■ AVAILABLE DATA:
- - -

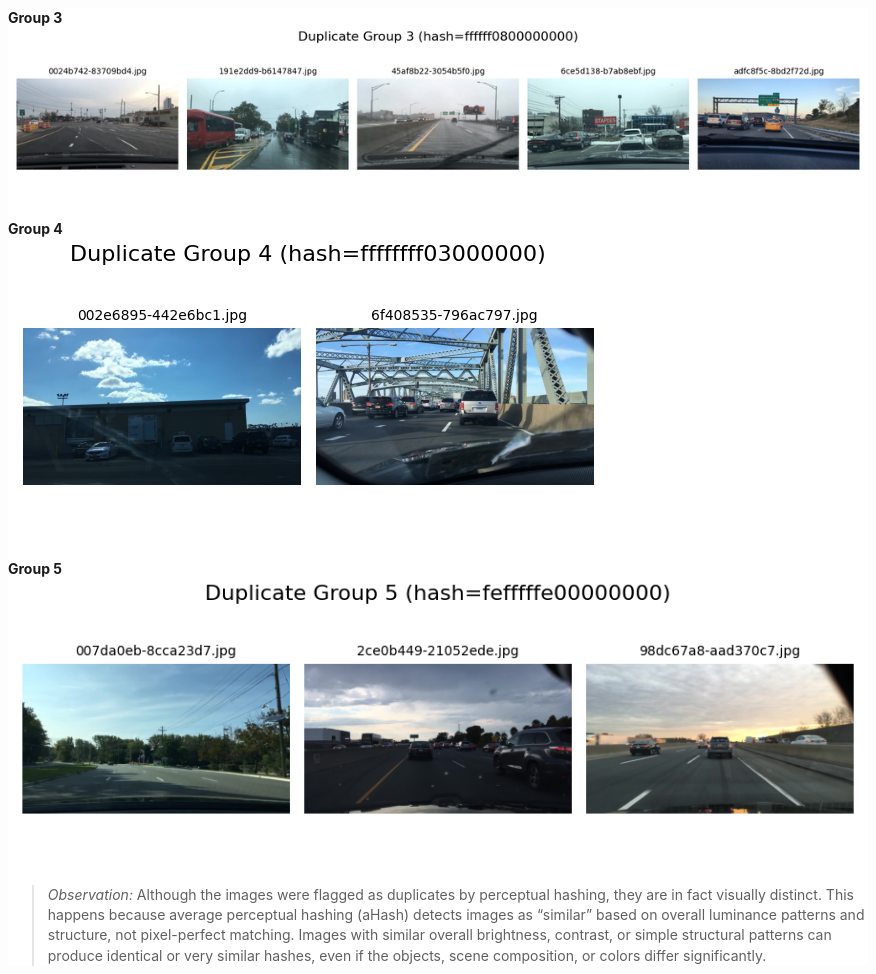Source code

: **Group 3**  
![Duplicate Group 3](results/duplicate_group_3.png)

**Group 4**  
![Duplicate Group 4](results/duplicate_group_4.png)

**Group 5**  
![Duplicate Group 5](results/duplicate_group_5.png)

> _Observation:_ Although the images were flagged as duplicates by perceptual hashing, they are in fact visually distinct. This happens because average perceptual hashing (aHash) detects images as “similar” based on overall luminance patterns and structure, not pixel-perfect matching.
>Images with similar overall brightness, contrast, or simple structural patterns can produce identical or very similar hashes, even if the objects, scene composition, or colors differ significantly.
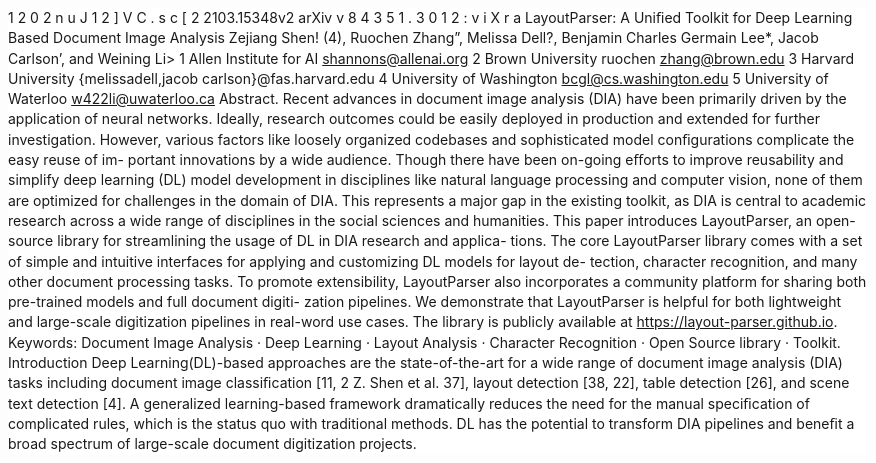 1 2 0 2 n u J 1 2 ] V C . s
c
[
2
2103.15348v2 arXiv
v
8
4
3
5
1
.
3
0
1
2
:
v
i
X
r
a
LayoutParser: A Uniﬁed Toolkit for Deep Learning Based Document Image Analysis
Zejiang Shen! (4), Ruochen Zhang”, Melissa Dell?, Benjamin Charles Germain Lee*, Jacob Carlson’, and Weining Li>
1 Allen Institute for AI shannons@allenai.org 2 Brown University ruochen zhang@brown.edu 3 Harvard University {melissadell,jacob carlson}@fas.harvard.edu 4 University of Washington bcgl@cs.washington.edu 5 University of Waterloo w422li@uwaterloo.ca
Abstract. Recent advances in document image analysis (DIA) have been primarily driven by the application of neural networks. Ideally, research outcomes could be easily deployed in production and extended for further investigation. However, various factors like loosely organized codebases and sophisticated model conﬁgurations complicate the easy reuse of im- portant innovations by a wide audience. Though there have been on-going eﬀorts to improve reusability and simplify deep learning (DL) model development in disciplines like natural language processing and computer vision, none of them are optimized for challenges in the domain of DIA. This represents a major gap in the existing toolkit, as DIA is central to academic research across a wide range of disciplines in the social sciences and humanities. This paper introduces LayoutParser, an open-source library for streamlining the usage of DL in DIA research and applica- tions. The core LayoutParser library comes with a set of simple and intuitive interfaces for applying and customizing DL models for layout de- tection, character recognition, and many other document processing tasks. To promote extensibility, LayoutParser also incorporates a community platform for sharing both pre-trained models and full document digiti- zation pipelines. We demonstrate that LayoutParser is helpful for both lightweight and large-scale digitization pipelines in real-word use cases. The library is publicly available at https://layout-parser.github.io.
Keywords: Document Image Analysis · Deep Learning · Layout Analysis · Character Recognition · Open Source library · Toolkit.
Introduction
Deep Learning(DL)-based approaches are the state-of-the-art for a wide range of document image analysis (DIA) tasks including document image classiﬁcation [11,
2 Z. Shen et al.
37], layout detection [38, 22], table detection [26], and scene text detection [4]. A generalized learning-based framework dramatically reduces the need for the manual speciﬁcation of complicated rules, which is the status quo with traditional methods. DL has the potential to transform DIA pipelines and beneﬁt a broad spectrum of large-scale document digitization projects.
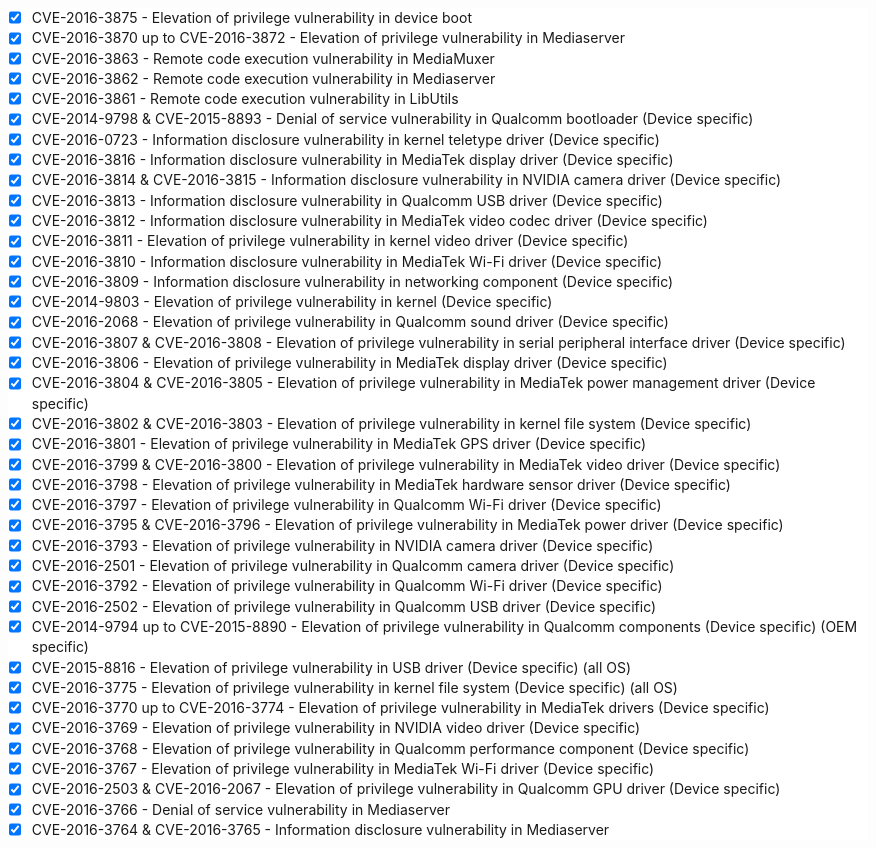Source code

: - [x] CVE-2016-3875 - Elevation of privilege vulnerability in device boot
- [x] CVE-2016-3870 up to CVE-2016-3872 - Elevation of privilege vulnerability in Mediaserver
- [x] CVE-2016-3863 - Remote code execution vulnerability in MediaMuxer
- [x] CVE-2016-3862 - Remote code execution vulnerability in Mediaserver
- [x] CVE-2016-3861 - Remote code execution vulnerability in LibUtils
- [x] CVE-2014-9798 & CVE-2015-8893 - Denial of service vulnerability in Qualcomm bootloader (Device specific)
- [x] CVE-2016-0723 - Information disclosure vulnerability in kernel teletype driver (Device specific)
- [x] CVE-2016-3816 - Information disclosure vulnerability in MediaTek display driver (Device specific)
- [x] CVE-2016-3814 & CVE-2016-3815 - Information disclosure vulnerability in NVIDIA camera driver (Device specific)
- [x] CVE-2016-3813 - Information disclosure vulnerability in Qualcomm USB driver (Device specific)
- [x] CVE-2016-3812 - Information disclosure vulnerability in MediaTek video codec driver (Device specific)
- [x] CVE-2016-3811 - Elevation of privilege vulnerability in kernel video driver (Device specific)
- [x] CVE-2016-3810 - Information disclosure vulnerability in MediaTek Wi-Fi driver (Device specific)
- [x] CVE-2016-3809 - Information disclosure vulnerability in networking component (Device specific)
- [x] CVE-2014-9803 - Elevation of privilege vulnerability in kernel (Device specific)
- [x] CVE-2016-2068 - Elevation of privilege vulnerability in Qualcomm sound driver (Device specific)
- [x] CVE-2016-3807 & CVE-2016-3808 - Elevation of privilege vulnerability in serial peripheral interface driver (Device specific)
- [x] CVE-2016-3806 - Elevation of privilege vulnerability in MediaTek display driver (Device specific)
- [x] CVE-2016-3804 & CVE-2016-3805 - Elevation of privilege vulnerability in MediaTek power management driver (Device specific)
- [x] CVE-2016-3802 & CVE-2016-3803 - Elevation of privilege vulnerability in kernel file system (Device specific)
- [x] CVE-2016-3801 - Elevation of privilege vulnerability in MediaTek GPS driver (Device specific)
- [x] CVE-2016-3799 & CVE-2016-3800 - Elevation of privilege vulnerability in MediaTek video driver (Device specific)
- [x] CVE-2016-3798 - Elevation of privilege vulnerability in MediaTek hardware sensor driver (Device specific)
- [x] CVE-2016-3797 - Elevation of privilege vulnerability in Qualcomm Wi-Fi driver (Device specific)
- [x] CVE-2016-3795 & CVE-2016-3796 - Elevation of privilege vulnerability in MediaTek power driver (Device specific)
- [x] CVE-2016-3793 - Elevation of privilege vulnerability in NVIDIA camera driver (Device specific)
- [x] CVE-2016-2501 - Elevation of privilege vulnerability in Qualcomm camera driver (Device specific)
- [x] CVE-2016-3792 - Elevation of privilege vulnerability in Qualcomm Wi-Fi driver (Device specific)
- [x] CVE-2016-2502 - Elevation of privilege vulnerability in Qualcomm USB driver (Device specific)
- [x] CVE-2014-9794 up to CVE-2015-8890 - Elevation of privilege vulnerability in Qualcomm components (Device specific) (OEM specific)
- [x] CVE-2015-8816 - Elevation of privilege vulnerability in USB driver (Device specific) (all OS)
- [x] CVE-2016-3775 - Elevation of privilege vulnerability in kernel file system (Device specific) (all OS)
- [x] CVE-2016-3770 up to CVE-2016-3774 - Elevation of privilege vulnerability in MediaTek drivers (Device specific)
- [x] CVE-2016-3769 - Elevation of privilege vulnerability in NVIDIA video driver (Device specific)
- [x] CVE-2016-3768 - Elevation of privilege vulnerability in Qualcomm performance component (Device specific)
- [x] CVE-2016-3767 - Elevation of privilege vulnerability in MediaTek Wi-Fi driver (Device specific)
- [x] CVE-2016-2503 & CVE-2016-2067 - Elevation of privilege vulnerability in Qualcomm GPU driver (Device specific)
- [x] CVE-2016-3766 - Denial of service vulnerability in Mediaserver
- [x] CVE-2016-3764 & CVE-2016-3765 - Information disclosure vulnerability in Mediaserver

- - -

■ PROBLEM STATEMENT: The data above should be repeated exactly, minus any pictures.

■ OUTPUT:
Source code

: **Group 3**  
![Duplicate Group 3](results/duplicate_group_3.png)

**Group 4**  
![Duplicate Group 4](results/duplicate_group_4.png)

**Group 5**  
![Duplicate Group 5](results/duplicate_group_5.png)

> _Observation:_ Although the images were flagged as duplicates by perceptual hashing, they are in fact visually distinct. This happens because average perceptual hashing (aHash) detects images as “similar” based on overall luminance patterns and structure, not pixel-perfect matching.
>Images with similar overall brightness, contrast, or simple structural patterns can produce identical or very similar hashes, even if the objects, scene composition, or colors differ significantly.
 1 2 0 2 n u J 1 2 ] V C . s
c
[
2
2103.15348v2 arXiv
v
8
4
3
5
1
.
3
0
1
2
:
v
i
X
r
a
LayoutParser: A Uniﬁed Toolkit for Deep Learning Based Document Image Analysis
Zejiang Shen! (4), Ruochen Zhang”, Melissa Dell?, Benjamin Charles Germain Lee*, Jacob Carlson’, and Weining Li>
1 Allen Institute for AI shannons@allenai.org 2 Brown University ruochen zhang@brown.edu 3 Harvard University {melissadell,jacob carlson}@fas.harvard.edu 4 University of Washington bcgl@cs.washington.edu 5 University of Waterloo w422li@uwaterloo.ca
Abstract. Recent advances in document image analysis (DIA) have been primarily driven by the application of neural networks. Ideally, research outcomes could be easily deployed in production and extended for further investigation. However, various factors like loosely organized codebases and sophisticated model conﬁgurations complicate the easy reuse of im- portant innovations by a wide audience. Though there have been on-going eﬀorts to improve reusability and simplify deep learning (DL) model development in disciplines like natural language processing and computer vision, none of them are optimized for challenges in the domain of DIA. This represents a major gap in the existing toolkit, as DIA is central to academic research across a wide range of disciplines in the social sciences and humanities. This paper introduces LayoutParser, an open-source library for streamlining the usage of DL in DIA research and applica- tions. The core LayoutParser library comes with a set of simple and intuitive interfaces for applying and customizing DL models for layout de- tection, character recognition, and many other document processing tasks. To promote extensibility, LayoutParser also incorporates a community platform for sharing both pre-trained models and full document digiti- zation pipelines. We demonstrate that LayoutParser is helpful for both lightweight and large-scale digitization pipelines in real-word use cases. The library is publicly available at https://layout-parser.github.io.
Keywords: Document Image Analysis · Deep Learning · Layout Analysis · Character Recognition · Open Source library · Toolkit.
Introduction
Deep Learning(DL)-based approaches are the state-of-the-art for a wide range of document image analysis (DIA) tasks including document image classiﬁcation [11,
2 Z. Shen et al.
37], layout detection [38, 22], table detection [26], and scene text detection [4]. A generalized learning-based framework dramatically reduces the need for the manual speciﬁcation of complicated rules, which is the status quo with traditional methods. DL has the potential to transform DIA pipelines and beneﬁt a broad spectrum of large-scale document digitization projects.
Source code

: - [x] CVE-2016-3875 - Elevation of privilege vulnerability in device boot
- [x] CVE-2016-3870 up to CVE-2016-3872 - Elevation of privilege vulnerability in Mediaserver
- [x] CVE-2016-3863 - Remote code execution vulnerability in MediaMuxer
- [x] CVE-2016-3862 - Remote code execution vulnerability in Mediaserver
- [x] CVE-2016-3861 - Remote code execution vulnerability in LibUtils
- [x] CVE-2014-9798 & CVE-2015-8893 - Denial of service vulnerability in Qualcomm bootloader (Device specific)
- [x] CVE-2016-0723 - Information disclosure vulnerability in kernel teletype driver (Device specific)
- [x] CVE-2016-3816 - Information disclosure vulnerability in MediaTek display driver (Device specific)
- [x] CVE-2016-3814 & CVE-2016-3815 - Information disclosure vulnerability in NVIDIA camera driver (Device specific)
- [x] CVE-2016-3813 - Information disclosure vulnerability in Qualcomm USB driver (Device specific)
- [x] CVE-2016-3812 - Information disclosure vulnerability in MediaTek video codec driver (Device specific)
- [x] CVE-2016-3811 - Elevation of privilege vulnerability in kernel video driver (Device specific)
- [x] CVE-2016-3810 - Information disclosure vulnerability in MediaTek Wi-Fi driver (Device specific)
- [x] CVE-2016-3809 - Information disclosure vulnerability in networking component (Device specific)
- [x] CVE-2014-9803 - Elevation of privilege vulnerability in kernel (Device specific)
- [x] CVE-2016-2068 - Elevation of privilege vulnerability in Qualcomm sound driver (Device specific)
- [x] CVE-2016-3807 & CVE-2016-3808 - Elevation of privilege vulnerability in serial peripheral interface driver (Device specific)
- [x] CVE-2016-3806 - Elevation of privilege vulnerability in MediaTek display driver (Device specific)
- [x] CVE-2016-3804 & CVE-2016-3805 - Elevation of privilege vulnerability in MediaTek power management driver (Device specific)
- [x] CVE-2016-3802 & CVE-2016-3803 - Elevation of privilege vulnerability in kernel file system (Device specific)
- [x] CVE-2016-3801 - Elevation of privilege vulnerability in MediaTek GPS driver (Device specific)
- [x] CVE-2016-3799 & CVE-2016-3800 - Elevation of privilege vulnerability in MediaTek video driver (Device specific)
- [x] CVE-2016-3798 - Elevation of privilege vulnerability in MediaTek hardware sensor driver (Device specific)
- [x] CVE-2016-3797 - Elevation of privilege vulnerability in Qualcomm Wi-Fi driver (Device specific)
- [x] CVE-2016-3795 & CVE-2016-3796 - Elevation of privilege vulnerability in MediaTek power driver (Device specific)
- [x] CVE-2016-3793 - Elevation of privilege vulnerability in NVIDIA camera driver (Device specific)
- [x] CVE-2016-2501 - Elevation of privilege vulnerability in Qualcomm camera driver (Device specific)
- [x] CVE-2016-3792 - Elevation of privilege vulnerability in Qualcomm Wi-Fi driver (Device specific)
- [x] CVE-2016-2502 - Elevation of privilege vulnerability in Qualcomm USB driver (Device specific)
- [x] CVE-2014-9794 up to CVE-2015-8890 - Elevation of privilege vulnerability in Qualcomm components (Device specific) (OEM specific)
- [x] CVE-2015-8816 - Elevation of privilege vulnerability in USB driver (Device specific) (all OS)
- [x] CVE-2016-3775 - Elevation of privilege vulnerability in kernel file system (Device specific) (all OS)
- [x] CVE-2016-3770 up to CVE-2016-3774 - Elevation of privilege vulnerability in MediaTek drivers (Device specific)
- [x] CVE-2016-3769 - Elevation of privilege vulnerability in NVIDIA video driver (Device specific)
- [x] CVE-2016-3768 - Elevation of privilege vulnerability in Qualcomm performance component (Device specific)
- [x] CVE-2016-3767 - Elevation of privilege vulnerability in MediaTek Wi-Fi driver (Device specific)
- [x] CVE-2016-2503 & CVE-2016-2067 - Elevation of privilege vulnerability in Qualcomm GPU driver (Device specific)
- [x] CVE-2016-3766 - Denial of service vulnerability in Mediaserver
- [x] CVE-2016-3764 & CVE-2016-3765 - Information disclosure vulnerability in Mediaserver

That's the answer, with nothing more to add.